Bu dev adam, 300 yıldır ihmal edilmiş, cehalete terk ve teslim edilmiş Anadolu Bozkırından büyük bir vaha yarattı.

Bütün bunları okuyup-üfleyerek, dini siyasete alet ederek, yüzyıllardır ola-geldiği gibi gücünü arttırabilmek için sırtını sözde din adamlarına dayayarak yapmadı.

Hatta o sözde din adamları, İngilizlerle işbirliği yaparak Mustafa Kemal için ölüm fetvaları yayınladı.

Ama ona inanmış bir millet onun arkasında saf tuttu ve dalga dalga yayıldı Anadolu’ya.

Doğu’da İngiliz destekli Ermeni Çetelerini temizledi.

Ardından 1. İnönü ve 2. İnönü Muharebelerine önderlik etti.

Sakarya Savaşı, Türk Milletinin Savunma durumundan çıkıp kaybettiklerini geri almak için başlattığı kutlu bir mücadelenin adıdır.

Sakarya Savaşı'ndan sonra, büyük bir taarruzla düşmanı tamamen yok etme kararı alındı.

Güney'deki birlikler, büyük bir gizlilik içinde Batı cephesine kaydırıldı.

İstanbul'daki cephane depolarından silah ve cephane kaçırıldı.

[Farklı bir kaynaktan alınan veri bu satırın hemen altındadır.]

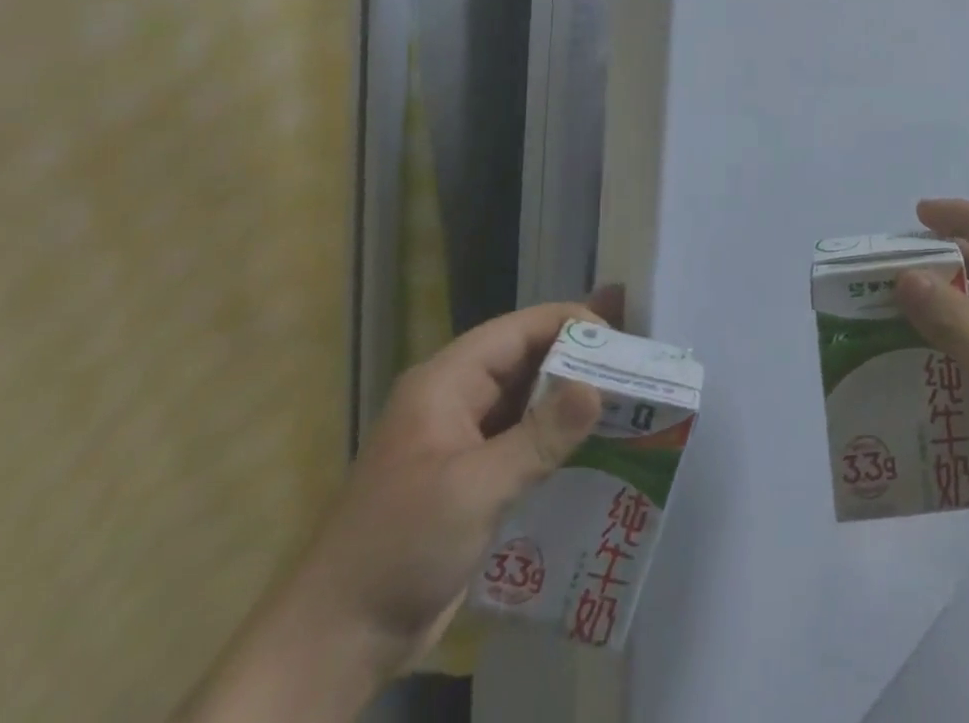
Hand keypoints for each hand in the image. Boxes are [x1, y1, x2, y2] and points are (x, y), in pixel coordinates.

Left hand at [287, 292, 621, 677]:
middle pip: (528, 360)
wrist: (334, 644)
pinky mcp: (472, 478)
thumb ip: (540, 436)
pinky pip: (524, 440)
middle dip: (579, 360)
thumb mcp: (474, 488)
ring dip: (572, 401)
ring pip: (529, 401)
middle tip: (634, 367)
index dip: (570, 324)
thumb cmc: (399, 548)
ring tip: (629, 400)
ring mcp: (464, 440)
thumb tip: (599, 388)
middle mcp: (457, 399)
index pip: (520, 330)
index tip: (619, 342)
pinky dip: (558, 438)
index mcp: (447, 382)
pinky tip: (598, 447)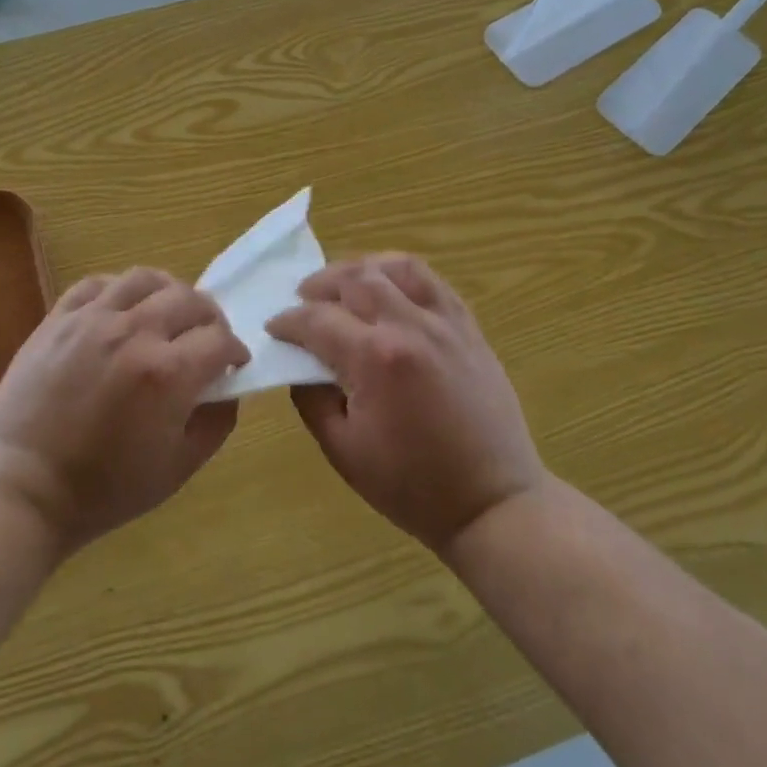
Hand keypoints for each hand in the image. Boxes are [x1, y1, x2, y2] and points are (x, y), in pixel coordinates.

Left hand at [0, 268, 249, 554]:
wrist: (20, 488)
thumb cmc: (103, 490)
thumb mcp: (178, 469)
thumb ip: (216, 423)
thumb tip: (227, 388)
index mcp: (167, 373)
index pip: (220, 340)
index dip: (235, 352)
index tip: (233, 365)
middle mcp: (134, 333)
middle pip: (190, 299)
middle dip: (210, 318)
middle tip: (207, 339)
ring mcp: (91, 320)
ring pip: (145, 279)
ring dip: (169, 292)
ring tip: (168, 313)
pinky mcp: (58, 319)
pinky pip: (98, 283)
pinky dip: (120, 289)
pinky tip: (123, 309)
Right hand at [267, 254, 547, 556]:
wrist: (492, 501)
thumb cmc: (412, 485)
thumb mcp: (343, 451)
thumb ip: (311, 399)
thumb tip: (301, 363)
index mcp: (376, 359)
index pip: (318, 319)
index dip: (288, 321)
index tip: (274, 327)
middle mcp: (410, 326)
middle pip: (355, 278)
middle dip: (319, 285)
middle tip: (302, 301)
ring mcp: (445, 321)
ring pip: (396, 266)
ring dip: (361, 268)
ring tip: (344, 286)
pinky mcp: (468, 326)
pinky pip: (432, 280)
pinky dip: (401, 274)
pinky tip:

İtilaf Devletleri tarafından tahrip edilerek kullanılmaz hale getirilen toplar onarıldı.

Başkomutanlık Meydan Muharebesi bir inanmışlığın getirdiği zaferdir.

Nihayet İzmir 9 Eylül’de düşman çizmesinden temizlendi ve Aziz Vatan’ın sınırları böylece çizilmiş oldu.

Ama geldikleri gibi gitmediklerini biz yıllar sonra fark ettik.

Hala bu kutlu mücadeleden bir asır sonra bile “Keşke Yunan galip gelseydi” diyenler çıkıyorsa aramızdan.

Silinmek isteniyorsa Atatürk’ün izleri Anadolu topraklarından.

Neyzen’in dediği gibi;

"Geldikleri gibi gitmediler; Kimi itini bıraktı, kimi bitini. Kimi de piçini bıraktı!..

Yoksa bu kadar şerefsizin bizden olması mümkün değil!"